Above: The site where the museum was proposed.
Newark, New Jersey: Within the past 10 years, the City of Newark has seen an increase in developments rising from former parking lots, and historic buildings being rehabilitated for new use. However, the opposite scenario has unfolded over the past five years at one property in the city's East Ward, where a museum was once proposed.
At a press conference in April of 2010, Newark officials spoke of the planned Children's Museum of New Jersey at 399 Market Street, near Newark Penn Station. The museum was slated to be housed in the former TAP Air Portugal building, which would undergo renovations for the project.
"This has been a project we've been working on now for years", Cory Booker, who was Newark's mayor at the time, told reporters, adding that "the city is committed to working with, and continuing to work with, the leadership of the Children's Museum to make it a reality here for the City of Newark".
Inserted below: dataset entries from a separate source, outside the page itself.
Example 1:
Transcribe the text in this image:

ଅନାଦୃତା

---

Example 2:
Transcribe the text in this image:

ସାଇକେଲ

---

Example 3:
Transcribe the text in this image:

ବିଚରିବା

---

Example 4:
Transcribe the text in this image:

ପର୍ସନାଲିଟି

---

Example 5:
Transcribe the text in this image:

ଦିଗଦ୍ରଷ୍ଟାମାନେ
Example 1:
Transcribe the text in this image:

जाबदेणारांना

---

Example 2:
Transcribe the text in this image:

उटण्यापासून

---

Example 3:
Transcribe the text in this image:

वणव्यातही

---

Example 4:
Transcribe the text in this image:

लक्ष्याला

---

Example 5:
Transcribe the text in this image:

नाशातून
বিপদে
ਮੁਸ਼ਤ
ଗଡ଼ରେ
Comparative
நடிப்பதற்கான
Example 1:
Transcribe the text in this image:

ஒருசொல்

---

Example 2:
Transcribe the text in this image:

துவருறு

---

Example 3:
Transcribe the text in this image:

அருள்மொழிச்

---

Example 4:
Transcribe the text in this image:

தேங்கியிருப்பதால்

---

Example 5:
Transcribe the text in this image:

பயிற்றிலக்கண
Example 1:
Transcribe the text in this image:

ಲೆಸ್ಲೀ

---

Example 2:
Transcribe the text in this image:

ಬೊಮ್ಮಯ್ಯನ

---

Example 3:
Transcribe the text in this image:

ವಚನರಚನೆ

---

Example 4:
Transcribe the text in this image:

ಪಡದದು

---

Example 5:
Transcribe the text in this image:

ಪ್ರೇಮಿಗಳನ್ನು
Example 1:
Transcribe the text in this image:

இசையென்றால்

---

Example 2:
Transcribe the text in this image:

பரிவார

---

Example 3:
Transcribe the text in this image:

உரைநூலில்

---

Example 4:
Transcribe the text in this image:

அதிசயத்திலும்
Yet, nearly four years later, the building was torn down, and today, the land where the five story office tower once stood is now used as a parking lot.
So why did the museum never open? Lack of funding and a poor economy, according to planners, was to blame.
Edison Properties announced in 2009 that it was giving the building to the museum free of rent and taxes for five years. However, museum planners were still unable to gain the public and private funds necessary to operate it, and development never began. Edison Properties demolished the building in 2013, and the company still owns the ParkFast lot that sits at the site today.
"A children’s museum was and still is an incredible opportunity for Newark in terms of early childhood education, school readiness and economic development", Siobhan McDermott, who was the management consultant for the museum, told Essex County Place.
McDermott said that the museum was originally proposed for Union County. However, the proposed location shifted to 399 Market Street in Newark due to its location near the "greatest concentration of mass transit that would have afforded the most access for families of all financial needs...as opposed to a suburban setting". She cited the economy of 2008-2010 as a reason why "the project went to sleep".
The museum would have been designed for children with special needs in mind, and would have had several exhibits themed around specific regions of New Jersey like the Jersey Shore.
The only children's museum currently operating in Essex County is the Jersey Explorer Children's Museum in East Orange. The New Jersey Children's Museum in Paramus, Bergen County closed last year.
McDermott says that she still hopes that a children's museum will open in Newark, calling such museums "tremendous economic engines for communities".
"Now may be a very good time for the museum to reignite", said McDermott, who felt that "the city is booming in many ways and it would be wonderful to have such an enormous attraction...in the heart of Downtown Newark".